Au printemps 2024, Bordeaux a connu une série de cinq overdoses parmi les adeptes du chemsex, cette pratique consistant à enchaîner durant plusieurs heures les prises de drogues de synthèse et les rapports sexuels en groupe et entre hommes. Trois d’entre eux en sont morts. Si aucun lien n’a pu être établi entre ces différentes affaires par les policiers de la Division de la criminalité territoriale (DCT), les enquêteurs ont néanmoins identifié l’un des fournisseurs de produits stupéfiants qui a vendu du GBL et de la 3MMC à un architecte d’intérieur de 57 ans, décédé au cours de la soirée du 8 avril, à son domicile, dans le centre-ville de Bordeaux.
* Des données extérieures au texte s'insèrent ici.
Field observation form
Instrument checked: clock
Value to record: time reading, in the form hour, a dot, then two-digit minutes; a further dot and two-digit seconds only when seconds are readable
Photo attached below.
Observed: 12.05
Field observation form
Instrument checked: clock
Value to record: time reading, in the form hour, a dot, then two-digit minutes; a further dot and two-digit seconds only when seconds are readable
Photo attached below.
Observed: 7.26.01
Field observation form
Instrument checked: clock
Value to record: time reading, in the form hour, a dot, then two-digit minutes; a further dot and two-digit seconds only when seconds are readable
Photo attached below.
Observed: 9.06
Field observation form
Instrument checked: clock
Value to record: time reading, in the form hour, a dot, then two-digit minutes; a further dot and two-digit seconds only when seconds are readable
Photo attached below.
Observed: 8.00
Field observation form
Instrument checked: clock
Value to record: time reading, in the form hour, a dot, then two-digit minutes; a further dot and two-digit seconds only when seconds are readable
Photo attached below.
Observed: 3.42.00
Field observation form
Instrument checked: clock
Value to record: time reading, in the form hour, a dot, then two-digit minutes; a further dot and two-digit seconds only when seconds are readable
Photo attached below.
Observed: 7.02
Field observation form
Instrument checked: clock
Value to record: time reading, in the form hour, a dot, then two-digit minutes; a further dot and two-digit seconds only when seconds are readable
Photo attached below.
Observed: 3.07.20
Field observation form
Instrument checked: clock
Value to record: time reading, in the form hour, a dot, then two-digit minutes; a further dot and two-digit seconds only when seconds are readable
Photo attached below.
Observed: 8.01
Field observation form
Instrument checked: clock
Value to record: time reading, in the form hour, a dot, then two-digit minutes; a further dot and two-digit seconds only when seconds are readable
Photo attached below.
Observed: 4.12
L’autopsie a conclu à une mort violente par polyintoxication à la suite d’une insuffisance respiratoire aiguë. La victime avait rencontré son partenaire via un site sur Internet un an auparavant. Ce jour-là, ils avaient passé l’après-midi ensemble et consommé plusieurs substances stupéfiantes.
Les investigations se sont rapidement orientées vers le fournisseur de drogue, Riad Bouziane, âgé de 34 ans.
Un fournisseur notoire
Né en Algérie, il est en situation irrégulière lorsqu’il arrive en France en 2014. Il travaille en intérim avec de faux papiers et se lance ensuite dans le trafic de stupéfiants pour financer sa propre consommation mais aussi payer son loyer et assurer son train de vie au quotidien.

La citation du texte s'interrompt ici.